How do I configure a Data Pipeline precondition for Amazon S3?
Last updated: 2022-11-10
I want to use an AWS Data Pipeline precondition to stop a running pipeline when a specific Amazon Simple Storage Service (Amazon S3) bucket doesn't exist.
Create an S3PrefixNotEmpty precondition for the S3DataNode object. S3PrefixNotEmpty is a system-managed precondition. Unless you specify a timeout (preconditionTimeout), system-managed preconditions run until their condition is true.
Note: On active pipelines, preconditions incur additional charges. For more information, see AWS Data Pipeline pricing.
You can't configure preconditions while a pipeline is active. To add a precondition to an active pipeline, clone the pipeline and then complete the following steps:
- Open the AWS Data Pipeline console.
- Select a deactivated pipeline, and then choose Actions, Edit.
- Choose an existing S3DataNode object. Or, create a new one by choosing the Add dropdown list, and then choosing S3DataNode.
- In the Add optional field dropdown list for the S3DataNode object, choose Precondition.

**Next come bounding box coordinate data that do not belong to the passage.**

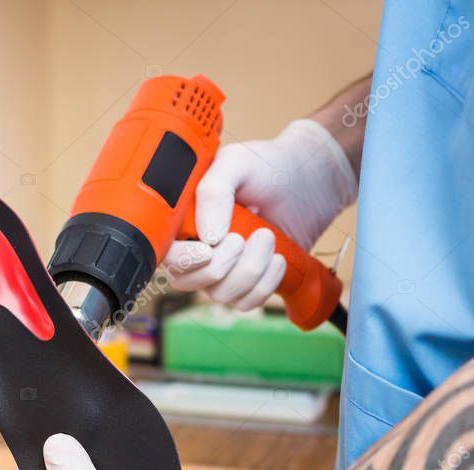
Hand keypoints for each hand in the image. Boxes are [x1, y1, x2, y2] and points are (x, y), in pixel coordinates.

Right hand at [165, 119, 356, 309]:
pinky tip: (278, 259)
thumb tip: (207, 238)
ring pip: (221, 294)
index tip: (208, 249)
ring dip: (250, 270)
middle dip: (222, 265)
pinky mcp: (248, 283)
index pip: (166, 254)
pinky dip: (265, 285)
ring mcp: (222, 269)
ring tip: (268, 237)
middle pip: (188, 282)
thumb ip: (214, 192)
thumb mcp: (236, 163)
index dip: (183, 259)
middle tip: (245, 236)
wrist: (307, 181)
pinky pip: (246, 302)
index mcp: (183, 220)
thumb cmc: (267, 167)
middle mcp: (196, 248)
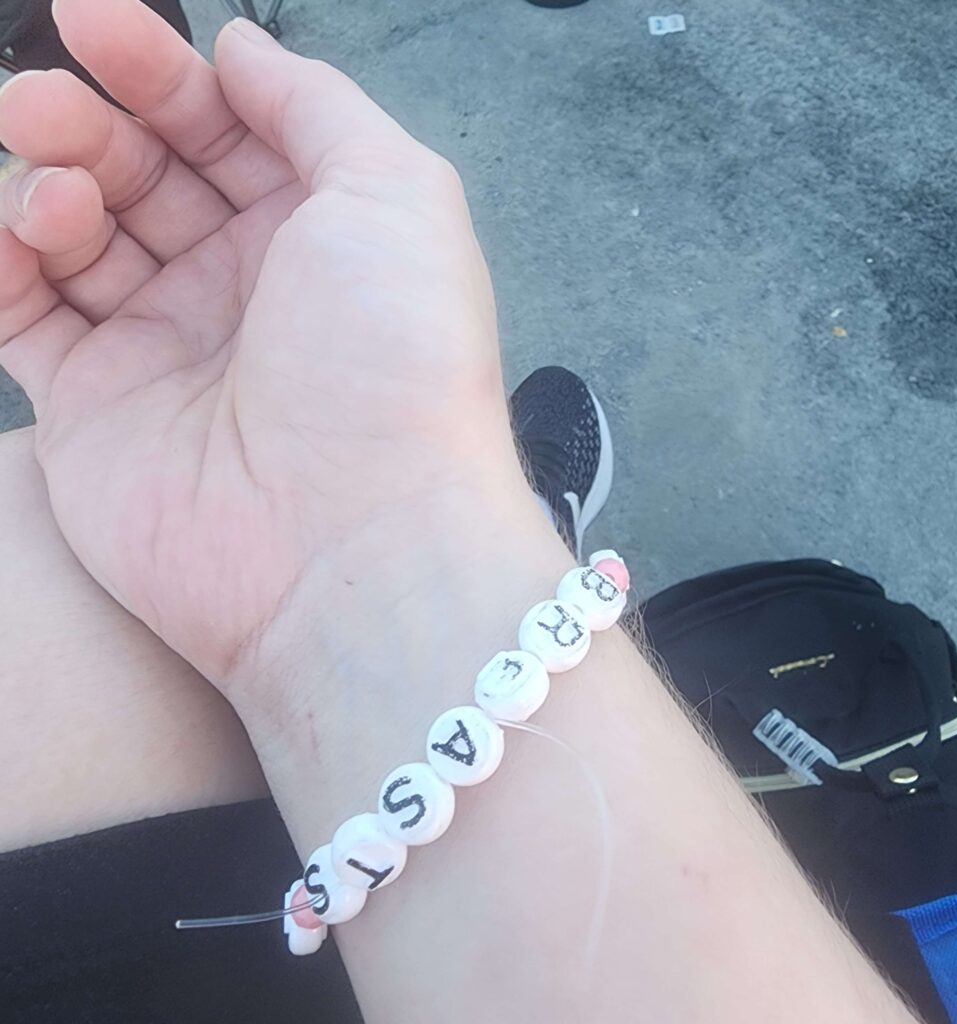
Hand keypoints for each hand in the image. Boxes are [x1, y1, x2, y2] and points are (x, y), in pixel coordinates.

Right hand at [0, 0, 529, 691]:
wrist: (355, 539)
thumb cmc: (397, 364)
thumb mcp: (398, 195)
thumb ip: (321, 108)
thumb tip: (244, 49)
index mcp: (316, 239)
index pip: (222, 131)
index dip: (160, 71)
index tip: (93, 19)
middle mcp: (242, 293)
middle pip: (142, 173)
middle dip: (91, 119)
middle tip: (52, 101)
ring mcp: (166, 352)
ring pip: (76, 236)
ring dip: (48, 184)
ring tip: (57, 190)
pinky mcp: (95, 411)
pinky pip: (21, 315)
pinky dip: (0, 263)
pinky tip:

- In the Precondition dropdown list, choose Create new: Precondition.
- Open the Precondition section, and then find the precondition object that you just created.
- In the Type dropdown list, choose S3PrefixNotEmpty.
- In the S3 Prefix field, enter an Amazon S3 path. For an example of how this looks in the pipeline definition JSON, see S3PrefixNotEmpty.
To specify a timeout, do the following:
- In the Add optional field dropdown list for the S3PrefixNotEmpty object, choose Precondition Timeout.
- Specify the timeout conditions.
When preconditionTimeout is met, the dependent nodes fail with the status CASCADE_FAILED.